Washington State officials are investigating a potential outbreak of coronavirus at a health facility.

Washington State Is Investigating Potential Outbreak at Facility
A lab worker extracts the nucleic acids during the coronavirus swab test process. (Photographer: Federico Bernini/Bloomberg)

(Bloomberg) -- Washington State officials are investigating a potential outbreak of coronavirus at a health facility that cares for elderly, vulnerable patients, after two people at the facility were infected.

Two people at a LifeCare nursing facility in Kirkland, Washington, were diagnosed with the virus, health officials there said Saturday. One is a health-care worker in her 40s, and is in satisfactory condition at a local hospital. The other is an female resident of the facility in her 70s, and is in serious condition at the same hospital, local health authorities said.

In addition, more than 50 residents and staff at the facility have shown symptoms of a respiratory illness, according to Jeff Duchin, health officer for public health in Seattle and King County. Tests of the residents are ongoing.

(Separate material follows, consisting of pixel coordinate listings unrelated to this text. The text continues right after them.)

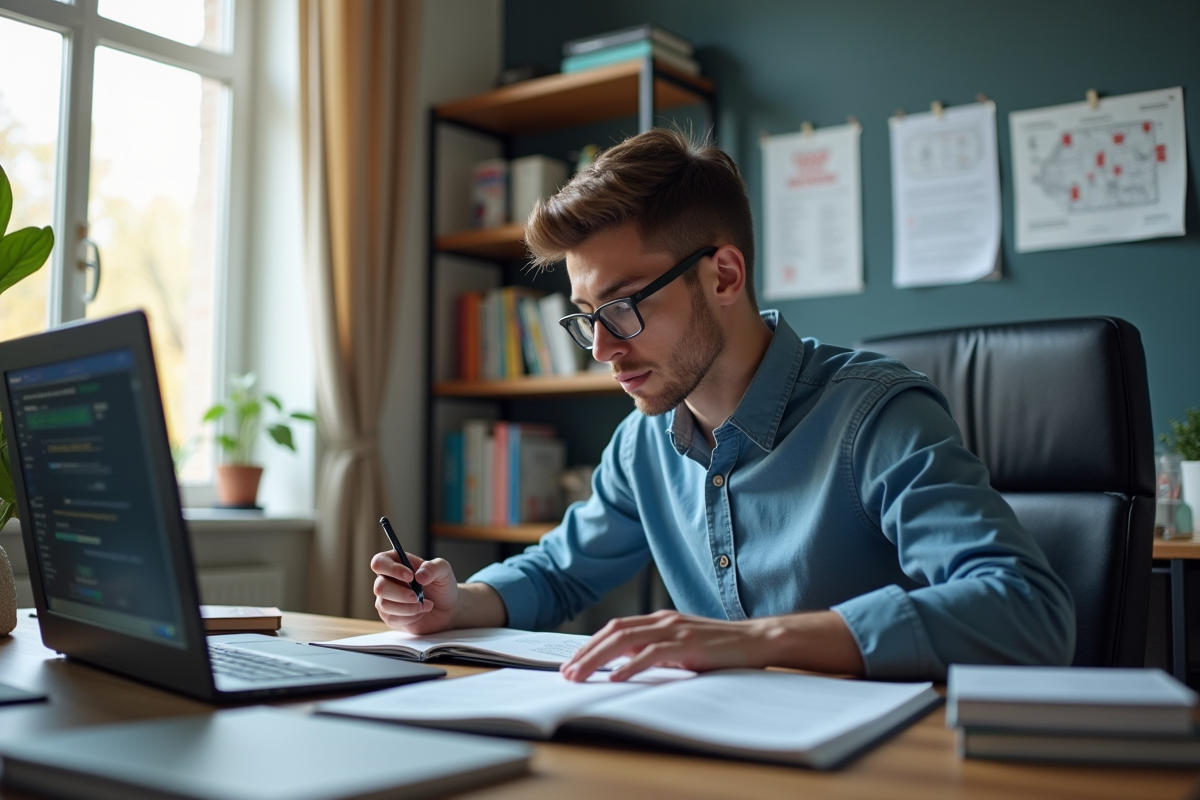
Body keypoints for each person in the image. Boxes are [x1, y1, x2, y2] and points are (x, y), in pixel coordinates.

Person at [372, 128, 1075, 683]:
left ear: (724, 275)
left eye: (621, 308)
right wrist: (459, 602)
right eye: (587, 316)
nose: (601, 350)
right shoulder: (642, 443)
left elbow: (1028, 611)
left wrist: (753, 641)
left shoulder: (877, 415)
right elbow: (560, 571)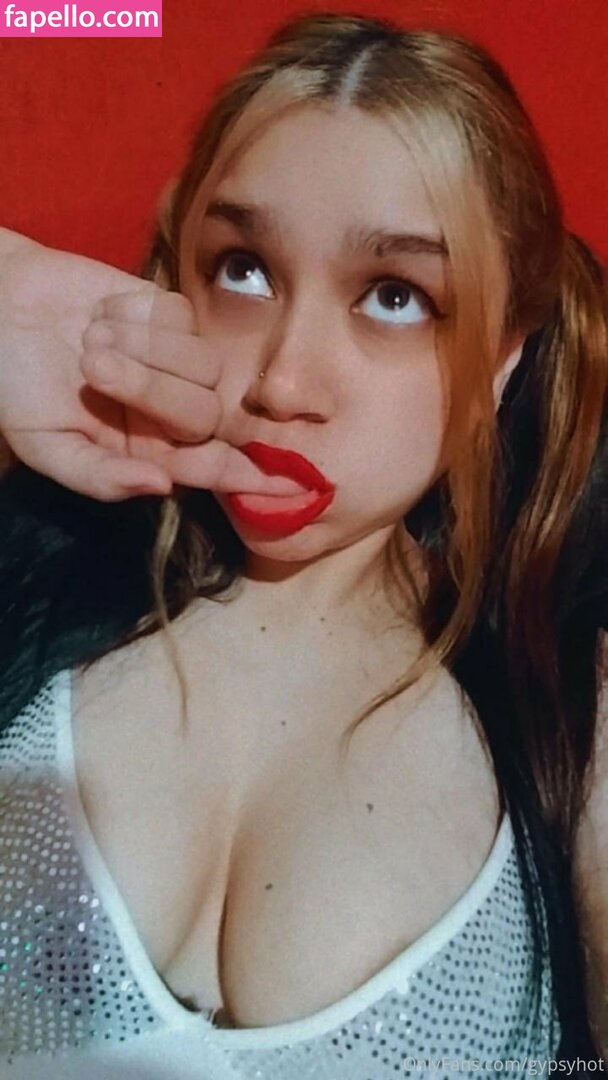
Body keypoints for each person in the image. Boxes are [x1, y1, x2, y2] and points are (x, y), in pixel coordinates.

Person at [0, 11, 607, 1078]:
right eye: (242, 270)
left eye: (393, 297)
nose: (282, 382)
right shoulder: (37, 573)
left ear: (503, 357)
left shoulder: (566, 717)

“We are very concerned about an outbreak in a setting where there are many older people,” Duchin said on a call with reporters Saturday. “We’re going to send a team into the facility tomorrow to do an assessment.”

About half of the people with symptoms are residents, and half are staff.

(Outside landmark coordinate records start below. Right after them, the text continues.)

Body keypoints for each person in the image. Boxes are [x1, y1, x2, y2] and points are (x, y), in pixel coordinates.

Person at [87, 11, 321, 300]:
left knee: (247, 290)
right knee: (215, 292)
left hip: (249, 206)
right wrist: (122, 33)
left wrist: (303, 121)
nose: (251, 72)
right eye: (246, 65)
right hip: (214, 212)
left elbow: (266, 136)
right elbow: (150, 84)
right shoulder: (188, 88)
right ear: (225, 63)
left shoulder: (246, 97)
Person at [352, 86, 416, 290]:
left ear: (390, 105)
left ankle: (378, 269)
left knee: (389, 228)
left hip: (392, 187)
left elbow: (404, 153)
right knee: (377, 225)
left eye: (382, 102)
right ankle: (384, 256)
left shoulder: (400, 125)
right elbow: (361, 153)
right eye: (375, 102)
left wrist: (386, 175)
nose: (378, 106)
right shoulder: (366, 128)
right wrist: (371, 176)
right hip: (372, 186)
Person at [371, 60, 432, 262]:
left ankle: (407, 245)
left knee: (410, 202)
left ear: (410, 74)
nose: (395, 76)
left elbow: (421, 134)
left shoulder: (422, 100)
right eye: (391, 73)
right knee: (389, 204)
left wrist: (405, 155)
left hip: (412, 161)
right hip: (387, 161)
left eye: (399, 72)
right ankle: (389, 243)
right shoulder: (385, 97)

Additional cases are expected from the facility, said the local and state health department in a statement. Kirkland is located just outside Seattle.

The potential outbreak is the latest worrying sign that the coronavirus may be circulating more widely than previously known in some parts of the country.

Earlier Saturday, Washington State reported the first U.S. death from the virus, a man in his 50s with underlying health conditions. Governor Jay Inslee has issued an emergency proclamation in Washington to coordinate the response to the coronavirus.

Health officials have said that that a lack of testing has probably meant that cases haven’t been identified, or identified as early as they might have been otherwise.

“If we had the ability to test earlier, I’m sure we would have identified more patients earlier,” Duchin said on the call with reporters.